Por Jorge Navarrete P. abogado Febrero 10, 2017

Fue por estos mismos días, hace recién dos años, que no se hablaba de otra cosa. Un reportaje de esta revista daba cuenta de un hecho que marcaría el devenir del gobierno, golpeando duramente al corazón del relato progresista, describiendo un caso que —en la mejor de las hipótesis— se relacionaba con el tráfico de influencias, información privilegiada y negociación incompatible. Como si fuera poco, los principales involucrados eran el hijo y la nuera de la Presidenta de la República, la que por esos días hacía uso de sus vacaciones en el lago Caburgua.
¿Era el caso Caval, aunque la denominación “Familia Dávalos-Luksic” hubiera sido más apropiada, tan grave como para literalmente haber volteado a la administración de Bachelet? Mirado con frialdad, y desde una perspectiva objetiva, probablemente no. Sin embargo, una serie de variables, más ligadas a la dimensión subjetiva, lo convirtieron en la peor pesadilla que haya enfrentado un gobierno en estas casi tres décadas de democracia.

En primer lugar, fue un duro golpe a las expectativas. Desde más alto se cae más fuerte, dice el refrán; y no pudo haber sido más inoportuno y desafortunado que se vieran involucrados en este caso los familiares de una mujer que, como fue el caso de Michelle Bachelet, criminalizó duramente el lucro injustificado, que condenó duramente “las pasadas” y que recientemente incluso había afirmado que el futuro de una persona no podía depender de quién fuera su padre o su madre.

Qué distinta pudo haber sido la historia si la presidenta interrumpía sus vacaciones y desde el Palacio de La Moneda hubiera condenado duramente los hechos.

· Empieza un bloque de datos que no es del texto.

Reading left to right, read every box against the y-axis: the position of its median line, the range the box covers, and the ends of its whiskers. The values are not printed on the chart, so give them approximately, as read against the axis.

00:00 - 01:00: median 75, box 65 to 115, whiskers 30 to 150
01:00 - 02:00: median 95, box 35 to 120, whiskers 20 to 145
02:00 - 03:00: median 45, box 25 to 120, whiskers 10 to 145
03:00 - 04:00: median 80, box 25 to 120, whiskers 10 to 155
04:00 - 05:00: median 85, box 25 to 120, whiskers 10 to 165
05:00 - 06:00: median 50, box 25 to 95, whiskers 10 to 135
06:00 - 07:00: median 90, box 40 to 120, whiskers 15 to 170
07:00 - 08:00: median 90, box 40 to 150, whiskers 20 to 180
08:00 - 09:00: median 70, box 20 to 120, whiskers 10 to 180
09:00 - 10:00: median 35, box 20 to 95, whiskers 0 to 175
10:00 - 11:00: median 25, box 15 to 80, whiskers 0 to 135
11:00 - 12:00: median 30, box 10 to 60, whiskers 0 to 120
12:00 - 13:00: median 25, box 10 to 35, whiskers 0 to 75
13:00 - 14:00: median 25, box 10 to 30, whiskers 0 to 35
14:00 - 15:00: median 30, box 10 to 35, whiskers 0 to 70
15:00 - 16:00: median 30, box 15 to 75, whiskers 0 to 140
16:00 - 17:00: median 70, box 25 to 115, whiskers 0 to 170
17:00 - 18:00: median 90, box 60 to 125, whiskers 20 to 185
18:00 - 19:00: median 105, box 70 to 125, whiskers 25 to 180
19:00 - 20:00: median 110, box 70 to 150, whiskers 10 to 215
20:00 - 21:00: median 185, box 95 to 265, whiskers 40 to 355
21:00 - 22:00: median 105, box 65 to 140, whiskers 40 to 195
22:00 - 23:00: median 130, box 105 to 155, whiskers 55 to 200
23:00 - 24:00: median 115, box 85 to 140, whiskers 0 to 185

A continuación, el escenario se agravó todavía más con una tenue y tardía reacción de la propia Presidenta de la República. Tal como lo afirmamos en su oportunidad, qué distinta pudo haber sido la historia si ella interrumpía sus vacaciones y desde el Palacio de La Moneda hubiera condenado duramente los hechos, manifestando que nada más alejado de su talante y del carácter que quería imprimirle a su gobierno, de paso pidiendo la renuncia inmediata de su hijo al cargo que en esa época desempeñaba. Años después, Bachelet sostuvo que ella fue aconsejada en un sentido contrario, poniendo sobre la mesa ese ya reconocido recurso de la “intuición que desgraciadamente no siguió”, como también hizo en el Transantiago o con motivo de la reforma educacional.

Tercero, a esas alturas ya el país estaba entrando en un duro debate por los casos de corrupción política, los que aunque inicialmente parecieron afectar sólo a un determinado sector, terminaron por involucrar transversalmente a una significativa porción de la clase dirigente. No sólo políticos, sino también un extenso elenco de empresarios salían al ruedo todas las semanas, teniendo este caso en particular al símbolo del poder económico, me refiero al empresario Andrónico Luksic, el que tuvo que dar explicaciones por su participación personal y la institucional que le cupo al Banco de Chile.

Como si fuera poco, la investigación judicial terminó dando cuenta de la presencia de muy oscuros personajes, los que, en insospechadas trenzas y relaciones, eran partícipes de una trama que superaba la imaginación de los mismos guionistas de House of Cards. La publicación de una de esas tantas aristas motivó un hecho inédito para nuestra democracia y que significó una querella interpuesta por Michelle Bachelet contra periodistas de esta misma revista. Aunque finalmente esta fue retirada, el episodio vino sólo a refrendar el momento por el cual atravesaba la Presidenta de la República, y cómo este caso no sólo marcaría definitivamente a su gobierno, sino que también su vida y legado político.

Es probable que para muchos en el Poder Ejecutivo, estos 24 meses hayan sido una eternidad. Poner al caso Caval como único causante de los males que afectan a esta administración sería no sólo exagerado sino también condescendiente. El más devastador efecto de este episodio fue su condición catalizadora, en cuanto desnudó los peores temores en torno a un gobierno y a las capacidades de su elenco; los graves e inexplicables ripios técnicos y políticos con que se inauguró y que jamás pudo corregir; la efectiva propagación y mayor visibilidad de la corrupción pública y privada; donde finalmente esa figura indestructible, y que parecía impermeable frente a cualquier contingencia política o personal, termina encismada, perpleja y disminuida, frente a una contingencia que probablemente ha motivado más de alguna vez el arrepentimiento por la decisión de volver y asumir nuevamente la primera magistratura de la nación.